Each of Datakatch, Mr Nounnis Jnr, Mr Joshua and Mr Portelli is a respondent to the current suit. The role of the fifth respondent, Datakatch International Pty Ltd, was not substantially explained in the evidence.
It is not in dispute that after September 2014, Datakatch took steps to develop a tenancy information business of its own under the name Datakatch. According to Mr Nounnis Jnr, he and Mr Joshua worked closely together to design the ‘look and feel’ of the Datakatch system in the period between September and November 2014, working apparently every day for three months. Mr Joshua was said to have done the computer programming, whilst Mr Nounnis Jnr had assisted with the design of the user interface.

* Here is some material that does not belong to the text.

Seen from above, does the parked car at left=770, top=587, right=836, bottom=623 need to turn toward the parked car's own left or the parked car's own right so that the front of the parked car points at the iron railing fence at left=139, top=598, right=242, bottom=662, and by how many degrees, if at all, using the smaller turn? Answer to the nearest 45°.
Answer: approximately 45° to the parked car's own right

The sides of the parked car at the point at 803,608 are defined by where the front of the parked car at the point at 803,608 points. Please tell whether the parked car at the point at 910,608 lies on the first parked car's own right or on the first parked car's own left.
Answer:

The primary dispute between the parties is this: TICA alleges that Datakatch’s ‘system’ has been copied by it from TICA’s own system. Datakatch says this is not so and that the Datakatch system was written by Mr Joshua. The way the case is put, each of Mr Joshua, Mr Nounnis Jnr, Mr Portelli and Datakatch itself are said either to have done the copying or to have been involved in it.

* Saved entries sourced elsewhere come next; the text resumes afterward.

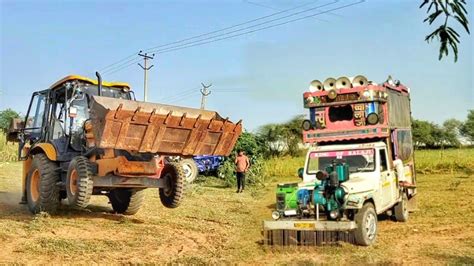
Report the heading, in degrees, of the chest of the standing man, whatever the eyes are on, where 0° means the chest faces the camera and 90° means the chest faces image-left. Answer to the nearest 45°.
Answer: approximately 0°
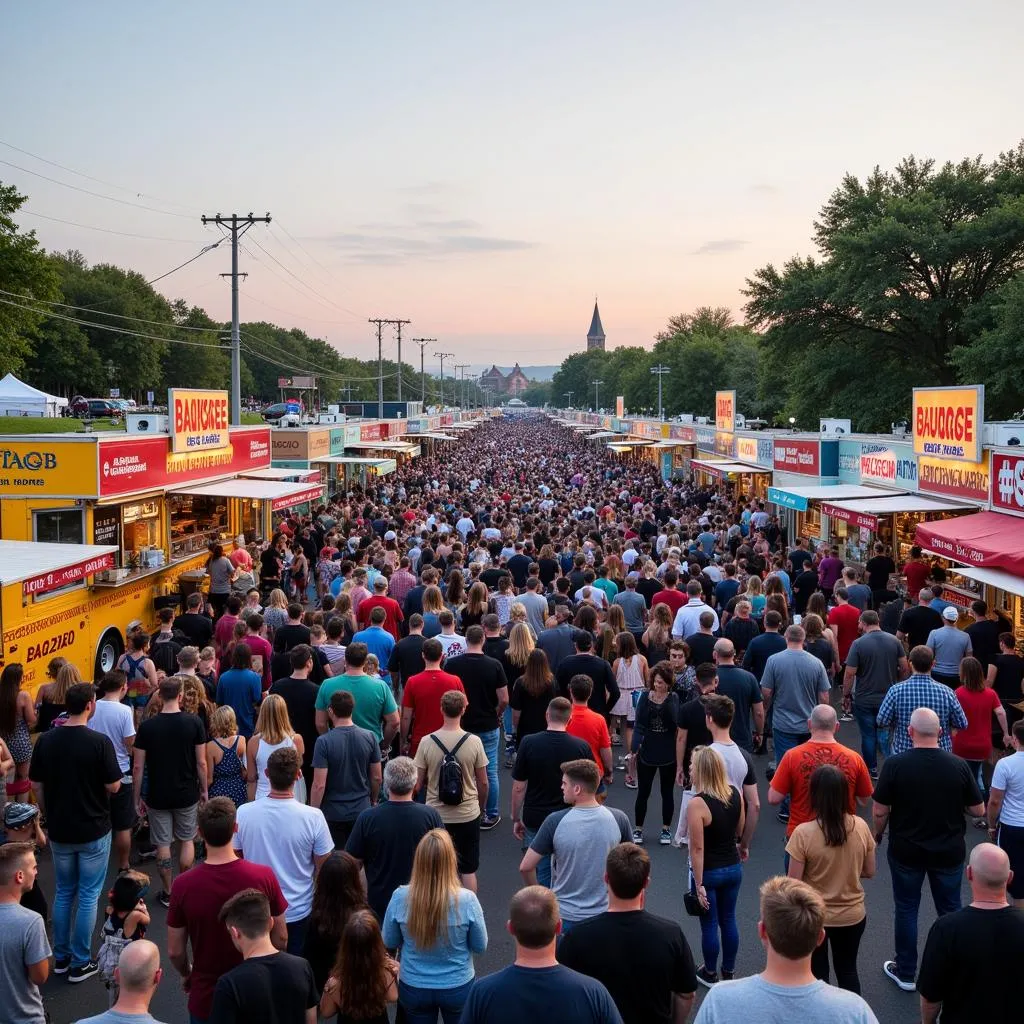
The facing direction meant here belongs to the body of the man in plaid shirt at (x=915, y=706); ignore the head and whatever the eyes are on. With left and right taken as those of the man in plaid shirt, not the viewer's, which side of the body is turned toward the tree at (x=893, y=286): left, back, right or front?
front

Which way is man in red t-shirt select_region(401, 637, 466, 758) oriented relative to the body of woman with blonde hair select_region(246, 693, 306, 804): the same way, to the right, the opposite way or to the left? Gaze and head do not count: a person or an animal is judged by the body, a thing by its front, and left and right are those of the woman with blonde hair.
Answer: the same way

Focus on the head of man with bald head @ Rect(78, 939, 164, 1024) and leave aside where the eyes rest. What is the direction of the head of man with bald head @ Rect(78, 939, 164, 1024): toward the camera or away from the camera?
away from the camera

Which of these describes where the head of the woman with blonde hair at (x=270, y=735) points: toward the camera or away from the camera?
away from the camera

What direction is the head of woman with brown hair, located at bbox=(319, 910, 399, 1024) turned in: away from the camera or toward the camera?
away from the camera

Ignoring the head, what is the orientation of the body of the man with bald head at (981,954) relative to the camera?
away from the camera

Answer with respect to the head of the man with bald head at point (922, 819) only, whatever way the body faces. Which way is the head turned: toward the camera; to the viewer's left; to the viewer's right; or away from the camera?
away from the camera

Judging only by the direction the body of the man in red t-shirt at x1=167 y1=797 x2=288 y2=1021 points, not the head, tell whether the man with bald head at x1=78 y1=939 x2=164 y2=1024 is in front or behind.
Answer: behind

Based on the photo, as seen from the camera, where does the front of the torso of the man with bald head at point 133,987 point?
away from the camera

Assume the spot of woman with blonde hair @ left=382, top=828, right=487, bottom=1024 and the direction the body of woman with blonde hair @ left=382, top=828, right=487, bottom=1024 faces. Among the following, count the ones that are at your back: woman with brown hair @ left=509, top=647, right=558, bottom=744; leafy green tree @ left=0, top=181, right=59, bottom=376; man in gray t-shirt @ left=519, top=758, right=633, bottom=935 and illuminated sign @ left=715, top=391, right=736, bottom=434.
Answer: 0

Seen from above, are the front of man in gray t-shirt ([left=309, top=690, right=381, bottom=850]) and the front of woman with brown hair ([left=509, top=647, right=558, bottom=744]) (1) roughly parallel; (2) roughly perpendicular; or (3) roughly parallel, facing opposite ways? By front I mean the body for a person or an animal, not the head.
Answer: roughly parallel

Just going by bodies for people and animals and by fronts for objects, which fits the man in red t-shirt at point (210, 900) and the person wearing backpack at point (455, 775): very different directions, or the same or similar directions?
same or similar directions

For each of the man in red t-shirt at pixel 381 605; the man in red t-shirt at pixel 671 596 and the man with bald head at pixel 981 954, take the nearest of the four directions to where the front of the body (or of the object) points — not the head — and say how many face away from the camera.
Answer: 3

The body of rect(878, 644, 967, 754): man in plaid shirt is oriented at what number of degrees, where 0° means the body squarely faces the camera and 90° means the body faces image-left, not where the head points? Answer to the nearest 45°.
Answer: approximately 180°

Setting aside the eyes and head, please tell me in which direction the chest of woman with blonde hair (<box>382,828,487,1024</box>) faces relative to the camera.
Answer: away from the camera

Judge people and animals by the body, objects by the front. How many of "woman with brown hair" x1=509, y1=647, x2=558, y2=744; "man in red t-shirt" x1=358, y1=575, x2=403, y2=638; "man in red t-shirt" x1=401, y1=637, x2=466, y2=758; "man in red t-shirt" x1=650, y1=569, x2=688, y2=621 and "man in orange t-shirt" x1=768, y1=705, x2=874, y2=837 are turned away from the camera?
5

This alleged copying by Datakatch is alleged to have involved both an infringement of the copyright owned by TICA in the TICA system, and also a misuse of its confidential information. In final address, it was accepted by Mr Smark SC, who appeared for TICA, that the confidential information claim was a subset of the copyright infringement case, at least at a factual level. The respondents’ primary defence was that there had been no copying by Datakatch or any other respondent of the TICA system, which had been written by Mr Joshua with Mr Nounnis Jnr. There was thus no infringement of copyright, and no taking of confidential information. Alternatively, the respondents denied that TICA owned the copyright in the TICA system. This contention turned largely on the identity of the employer of the author of the TICA system, an independent computer programmer, Mr Michael McCoy. This issue was complicated by the fact that the TICA system had been written over an extended period of time, and was subject to frequent revision. It was further complicated because the business being conducted by Mr Nounnis Snr was manifested through several corporate entities, because Mr Nounnis Snr was bankrupt for some of the time, and because some effort seems to have been made to keep the TICA system, qua asset, away from potential claims by creditors.

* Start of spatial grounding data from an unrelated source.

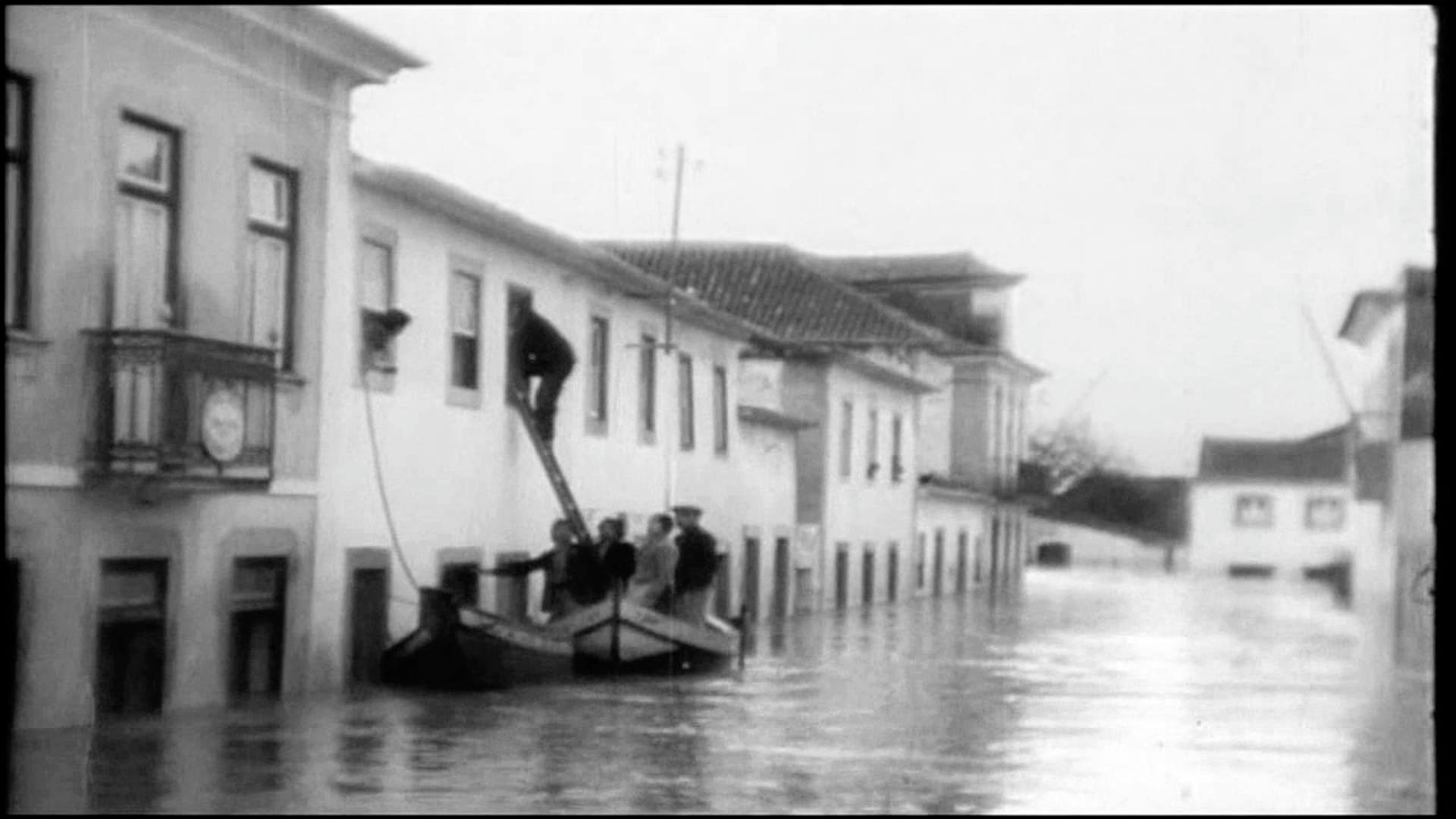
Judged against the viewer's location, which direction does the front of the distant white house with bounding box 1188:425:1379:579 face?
facing the viewer

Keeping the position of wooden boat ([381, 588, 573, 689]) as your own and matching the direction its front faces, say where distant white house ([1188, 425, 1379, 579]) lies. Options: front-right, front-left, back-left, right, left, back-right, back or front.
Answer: back-left

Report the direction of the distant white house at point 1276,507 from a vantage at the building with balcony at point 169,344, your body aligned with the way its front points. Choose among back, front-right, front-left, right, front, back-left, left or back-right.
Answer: front-left

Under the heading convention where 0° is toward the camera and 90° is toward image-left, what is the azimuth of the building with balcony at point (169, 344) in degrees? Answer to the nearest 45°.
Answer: approximately 315°

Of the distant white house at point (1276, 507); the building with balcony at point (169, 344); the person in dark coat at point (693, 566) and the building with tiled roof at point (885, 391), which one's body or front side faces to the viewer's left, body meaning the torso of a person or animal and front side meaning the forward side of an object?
the person in dark coat

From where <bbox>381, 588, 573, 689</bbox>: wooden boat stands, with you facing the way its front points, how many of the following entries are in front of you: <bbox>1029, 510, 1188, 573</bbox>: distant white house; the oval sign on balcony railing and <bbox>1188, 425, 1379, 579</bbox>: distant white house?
1

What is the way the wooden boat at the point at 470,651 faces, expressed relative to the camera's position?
facing the viewer and to the left of the viewer

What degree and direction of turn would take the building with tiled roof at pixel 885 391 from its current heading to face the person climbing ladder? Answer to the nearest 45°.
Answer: approximately 90° to its right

So far as the confidential information case was concerned the respondents did not accept that each element of the information relied upon was in fact ‘owned’ by TICA. In relation to some of it, the respondents submitted that it had been obtained by them quite legitimately, and certainly not from TICA.
A final part of the case turned upon allegations that Mr Joshua and Mr Nounnis Jnr had breached various duties owed to TICA, arising from their positions at it, by copying the TICA system. Essentially, this was a rehearsal of the arguments just described. There was, however, a distinct variant of it. This variant turned upon a letter signed on TICA’s behalf by Mr Nounnis Jnr which granted Mr Joshua permission to work for other clients apart from TICA. The letter was dated 10 May 2012. It had been apparently prepared by Mr Joshua for Mr Nounnis Jnr’s signature. This was alleged by TICA to have involved a breach of fiduciary duty to the extent that it authorised Mr Joshua to set up Datakatch. The respondents denied that this was the effect of the letter.